Коффин постарался насколько мог успокоить его.

Сомнительно, чтобы человечество когда-либо смогло отказать­ся от наследства той планеты, где оно зародилось. Человек может натренировать себя и привыкнуть к изменениям древнего ритма, порожденного вращением Терры, но не настолько, чтобы стать чисто дневным существом на Рустаме. В средних широтах, где лежит Анкер, в середине зимы ночь продолжается сорок два часа. По необходимости между двумя отрезками ночи по четырнадцать часов каждый внутреннее и внешнее освещение превращает город в скопление маленьких солнц, горящих в темноте.

Под этой отгораживающей небо крышей из городского света делегаты второй сессии Конституционного Конвента поднимались по лестнице Вулф-Холла. Их насчитывалось около пятидесяти - мужчин и женщин. Хотя все были одеты соответственно с важно­стью предстоящего события, но сами костюмы различались столь же сильно, как и возраст делегатов. (Дэниел Коффин был самым старым, а самым юным был молодой человек, который и брился-то не чаще раза в сутки. Был тут профессор - важный и тощий, оде­тый в форменный мундир и брюки, серые как его голова, но с великолепной академической мантией на плечах; был инженер, вернувшийся к древней моде и напяливший на себя длинную юбку; а там морской капитан в форменной фуражке и медных блестящих пуговицах, загорелый и косоглазый, важно стоял рядом с летчиком в голубом мундире. Владелец ранчо в Низинах - Норт Перенс - в других отношениях вполне нормальный человек, нарядился в кос­тюм из кожи и в ожерелье из зубов каких-то хищников. Женщина- врач подчеркивала свой социальный статус безукоризненным по­кроем жакета... Среди них Коффин чувствовал себя золушкой.

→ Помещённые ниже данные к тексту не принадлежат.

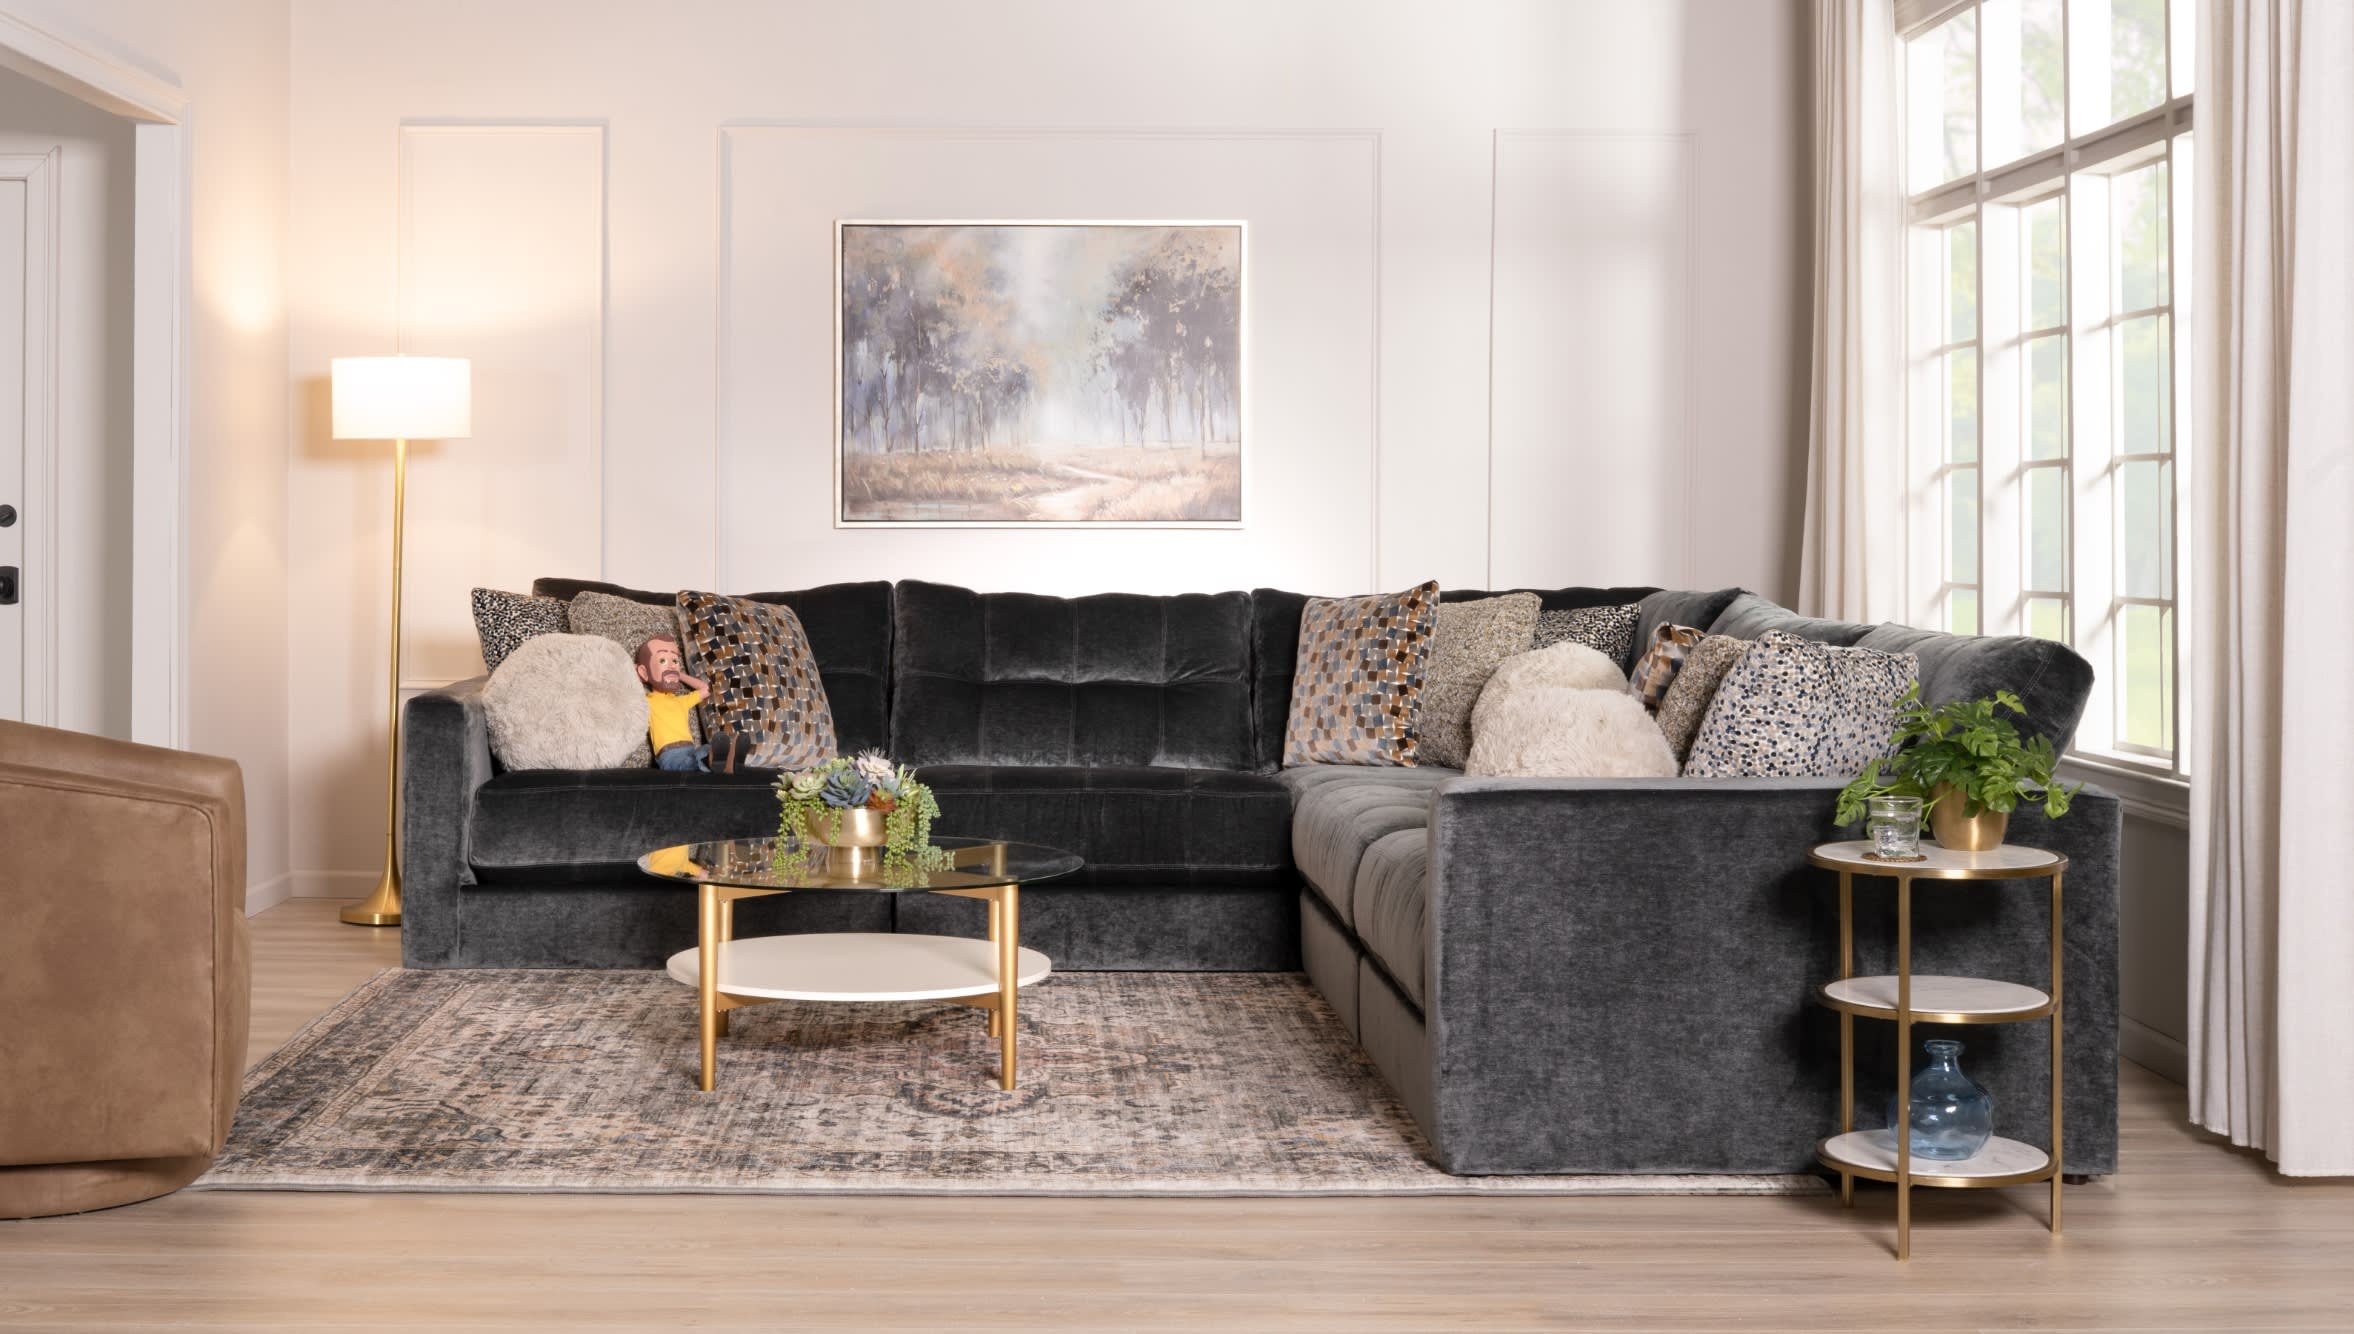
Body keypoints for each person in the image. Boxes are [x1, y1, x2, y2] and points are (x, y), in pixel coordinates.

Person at [635, 634, 741, 773]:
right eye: (662, 660)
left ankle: (728, 762)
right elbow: (623, 688)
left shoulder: (682, 701)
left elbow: (706, 688)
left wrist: (680, 675)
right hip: (669, 755)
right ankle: (716, 763)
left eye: (675, 660)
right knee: (689, 762)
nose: (672, 666)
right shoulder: (646, 701)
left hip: (691, 749)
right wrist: (638, 672)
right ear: (643, 672)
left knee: (706, 749)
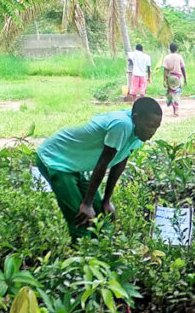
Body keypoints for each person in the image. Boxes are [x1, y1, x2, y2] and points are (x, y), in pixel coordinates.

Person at [36, 97, 162, 239]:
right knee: (82, 220)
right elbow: (103, 163)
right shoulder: (122, 125)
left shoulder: (138, 134)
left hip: (75, 165)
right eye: (150, 126)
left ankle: (103, 250)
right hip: (55, 159)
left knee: (102, 216)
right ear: (136, 118)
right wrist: (86, 204)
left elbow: (119, 164)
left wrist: (106, 200)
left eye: (156, 128)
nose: (152, 132)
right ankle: (82, 250)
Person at [162, 43, 187, 116]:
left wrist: (164, 80)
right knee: (177, 93)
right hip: (178, 77)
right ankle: (176, 110)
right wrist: (185, 78)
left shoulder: (166, 58)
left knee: (171, 93)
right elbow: (183, 68)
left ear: (169, 49)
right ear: (176, 49)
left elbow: (165, 70)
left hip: (170, 77)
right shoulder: (179, 57)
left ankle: (174, 109)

И все же, думал он, они чуть-чуть переигрывают, уж слишком умышленно живописны.

Простые граждане толпились на улице у входа, разглядывая делегатов в настороженном молчании. Анкер уже привык к разного рода ассамблеям, но на этот раз все было иначе. На этот раз реша­лась проблема, которая отстояла от них на двадцать световых лет, но в то же время уже сейчас задевала каждого. Скоро они пойдут домой, чтобы следить за происходящим по телевизорам, а потом начнут спорить в домах, на полях, в магазинах, лабораториях, шко­лах, лагерях, тавернах, и кто знает, какие страсти там могут разго­реться.